Tangled Web UK Review February 2003
File Updated: 28/02/03

Buy at Amazon Price Blind Man of Seville Blind Man of Seville by Robert Wilson
hbk out February 03 Published by HarperCollins at £10

Robert Wilson's audacious and powerful new book takes on both a new location, a vibrant Seville in Spain's Andalucia, and a new protagonist in Chief Inspector Javier Falcón.
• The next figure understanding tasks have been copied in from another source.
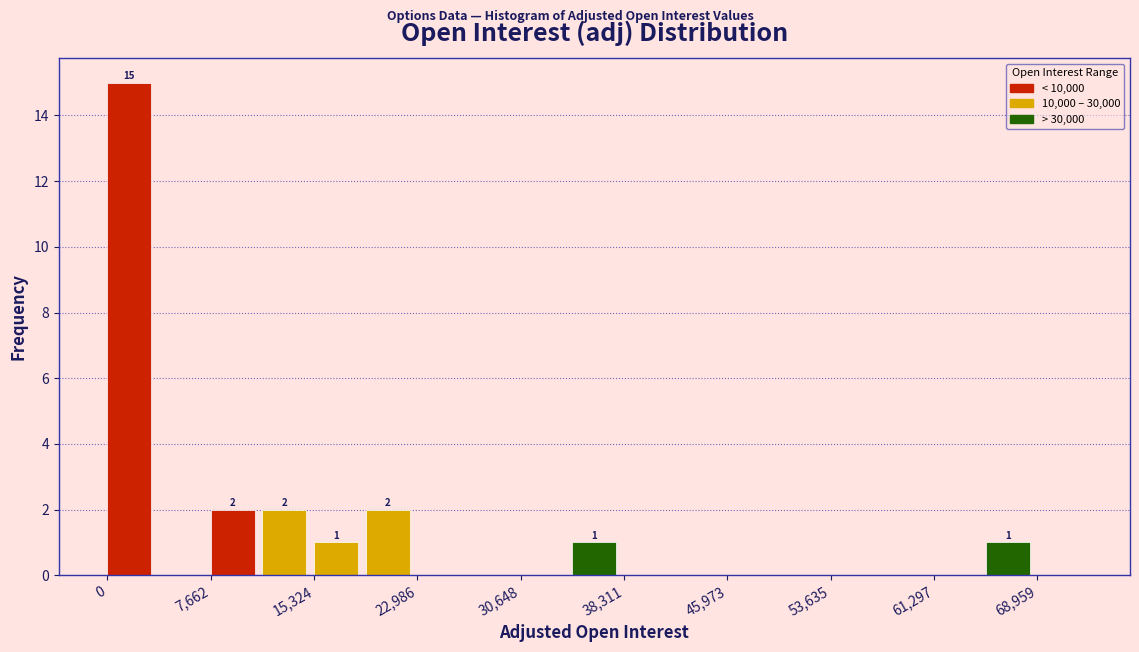

Read against the x-axis, roughly where is the centre of the tallest bar?

2000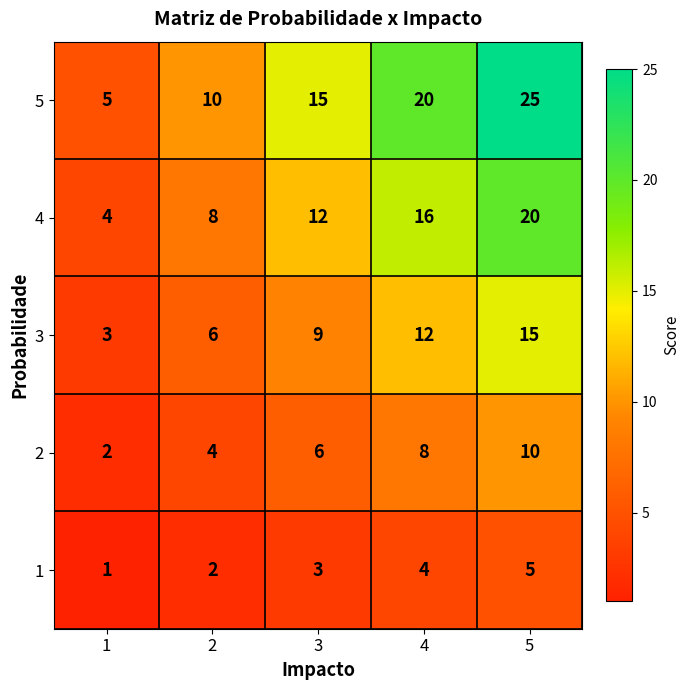

True or false: 2 has a value of 6 at 5.

False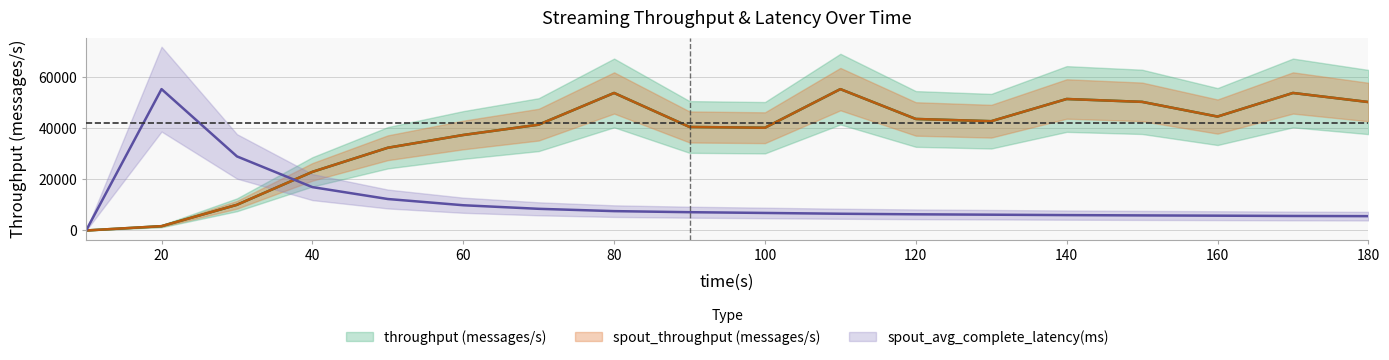

Which category has the lowest value in the throughput (messages/s) series?

10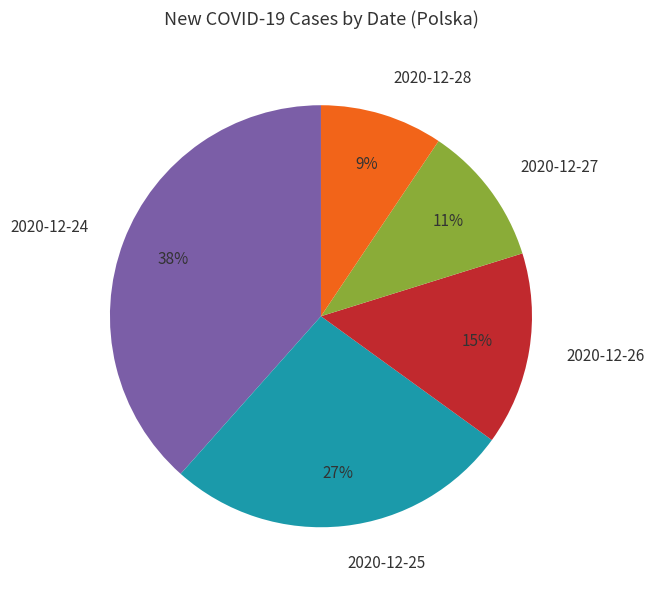

Is the sum of 2020-12-27 and 2020-12-24 greater than half?

No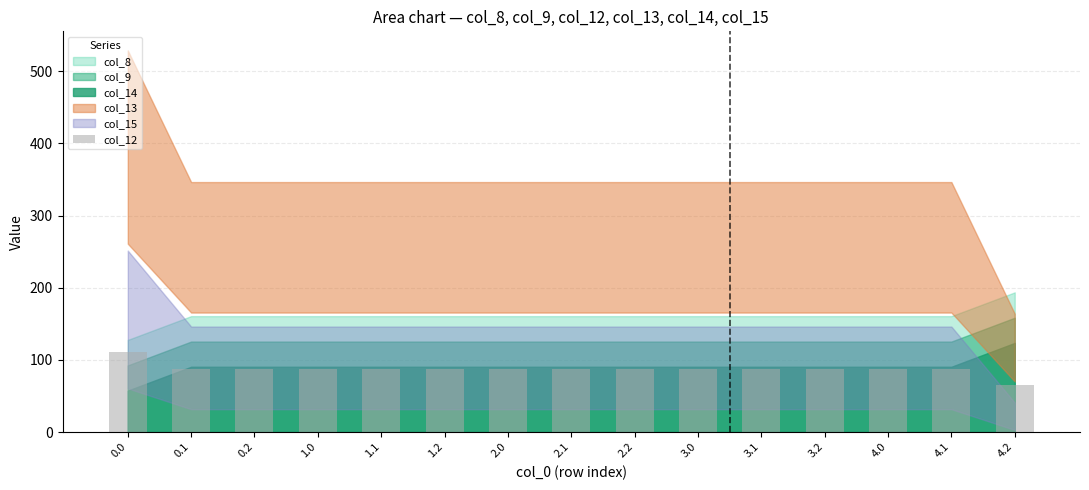

Read the value at 3.1.

88.0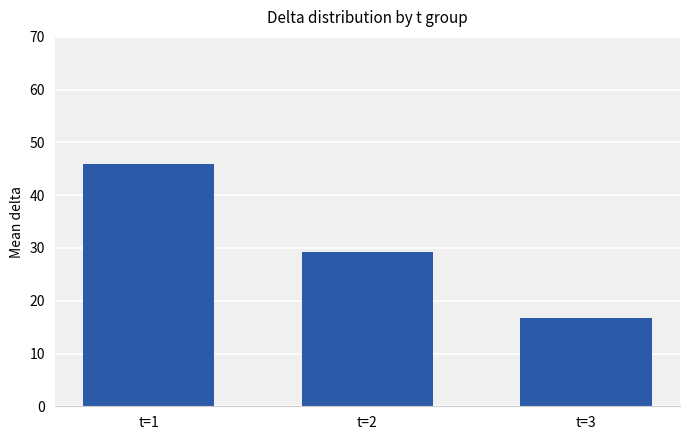

Count the number of values greater than 29.

2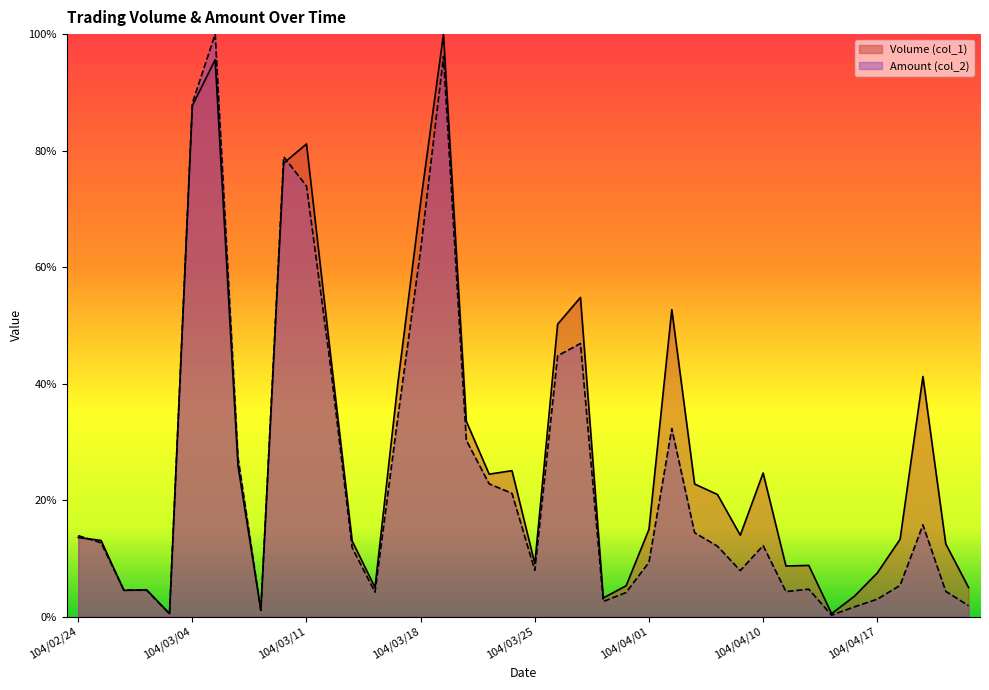

True or false: Amount (col_2) has a value of 0.4 at 104/03/26.

True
And whilst the novel's over-riding theme, the deceptiveness of appearances, is far from a new one in crime fiction, here it is explored both in unusual depth and in many guises, and brought to a conclusion that is both riveting and mind-blowing.
When Falcón first glimpses the mutilated body of Raúl Jiménez, his eyelids cut away by his killer so that he cannot avoid the images playing on his TV screen, it triggers a reaction in Falcón that is something more than horror. The aftermath of that reaction will bring him close to nervous breakdown. But Falcón is a good policeman and, against a background of the intoxicating, beautifully rendered atmosphere of Seville's Holy Week, Semana Santa, and the ensuing, more secular April Fair (the Feria de Abril) with its attendant bullfights, his investigation is soon exploring a number of promising leads. There is, for instance, Consuelo, Jiménez's wronged wife, a son kidnapped many years ago in Tangier, a traumatised daughter, municipal corruption at the time of Seville's massive Expo '92, and even a hint of paedophilia.
Nothing is as it seems however, not least Falcón himself. About as far from the broad strokes that make up a Morse or a Banks as it is possible to get, Falcón is an intense and repressed individual, the son of an illustrious Spanish painter. "You have no heart", Falcón's ex-wife once taunted, a phrase that echoes throughout the book. And as the case proceeds, Falcón is forced, in a plot cunningly developed alongside (and interweaving with) his investigation, to confront, via his father's journals, his father's legacy, both material and psychological – and final liberation for himself.
The journals (Falcón's father Francisco calls them 'a small history of pain' adding that 'it will become yours') tell a terrible and horrifying story that starts with the brutal activities of the División Azul, a section of the (nationalist) Army of Africa, in both the Spanish Civil War and beyond to Hitler's war in Russia. Later the story moves to post-war Tangier, amoral playground ('a microcosm of the future') of an international 'set' that includes the Woolworth heiress Barbara Hutton and writers Paul Bowles and William Burroughs. The monstrous final stages of the journals will bring Falcón face to face with the long-sought killer.
The book is a marvel of construction, the pace at first steady, then quickening as the journals are introduced, finally breathless as the revelations come thick and fast. The prose is strong on physical sensation, sights, smells and feelings; subsidiary themes and ideas (the nature of genius, the artist as destroyer as well as creator are just two) thicken the narrative. The cumulative effect is truly thrilling, both in the conventional sense, and in a profound and often disturbing way rarely encountered in crime fiction.
Don't miss this one. This is prime British crime fiction, meaty and thought-provoking, the best since last year's The Company of Strangers, by no coincidence also by Robert Wilson.